Minion
Page 21
I know I should hurry. Be right on his heels. There are still all of Tony’s men, probably looking for their own way out. And Mickey’s men, who must still be trapped in here somewhere. And no telling how many brainwashed soldiers the Dictator has left. Not to mention the Comet. I start to climb, but three rungs up, I freeze and look back.
I just have to know. After all, motive is everything.
“Why are you helping us?” I ask.
The Comet’s sidekick glances over one shoulder, then back up at me. I can’t see anything beyond the mask.
“Because,” she growls, “I know which side you’re on.”
Then she turns and disappears down the hall, leaving me hanging.
My father reaches the hatch and pushes it open, and we crawl up and out into the middle of the cornfield next to the barn. The farmhouse sits empty behind us, the line of black SUVs surrounding it. I catch a large figure looming over me out of the corner of my eye and turn to karate chop it or something, but it’s just a scarecrow, a real one, half of its stuffing spilling from a wound in its chest. Dad closes the hatch, sealing off the sound of the scuffle below. I wonder if the Dictator’s men have all been subdued. If Tony’s men have found a way out. If Zach is all right. Wonder who is winning.
I feel a pair of hairy arms squeeze around me and look up at the man who saved me once.
“I told you not to come,” he says, clutching me so tight that I can count his heartbeats against my cheek.

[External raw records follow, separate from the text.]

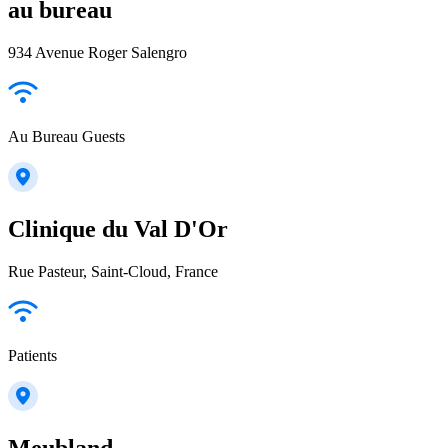
au bureau
934 Avenue Roger Salengro
Au Bureau Guests
Clinique du Val D'Or
Rue Pasteur, Saint-Cloud, France
Patients
Meubland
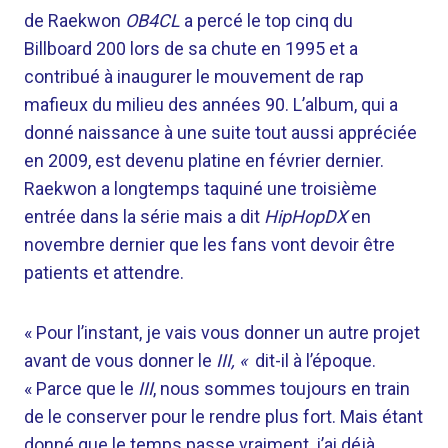
de Raekwon
OB4CL
a percé le top cinq du
Billboard 200 lors de sa chute en 1995 et a
contribué à inaugurer le mouvement de rap
mafieux du milieu des années 90. L’album, qui a
donné naissance à une suite tout aussi appréciée
en 2009, est devenu platine en février dernier.
Raekwon a longtemps taquiné une troisième
entrée dans la série mais a dit
HipHopDX
en
novembre dernier que les fans vont devoir être
patients et attendre.
« Pour l’instant, je vais vous donner un autre projet
avant de vous donner le
III, «
dit-il à l’époque.
« Parce que le
III
, nous sommes toujours en train
de le conserver pour le rendre plus fort. Mais étant
donné que le temps passe vraiment, j’ai déjà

“You told me to do something. So I did.”
“Listen, Michael,” he starts to say, but I interrupt. If this is about my other father or my mother or his lies or Winnipeg or anything but getting the heck out of here, it will have to wait.
“This really isn’t the time,” I tell him.
I pull him by his torn Hawaiian shirt, and we smash our way through cornstalks toward the house. I just hope one of those SUVs still has the keys in it and that my father is in good enough shape to drive. We’ve made it to the back porch when my father points to the road. We are too late.
The cavalry has arrived.
At least twenty of them, hornets burst from their hive. Flashing blues and reds coming from both directions. I think I can even hear a helicopter in the distance. I scan the clouds, then look back at the barn. Any moment those doors will open, and out will come Tony’s men. Or Mickey’s men. Or the Comet himself. A superhero rock and a whole mess of hard-place cops. We will be cuffed and taken in for sure.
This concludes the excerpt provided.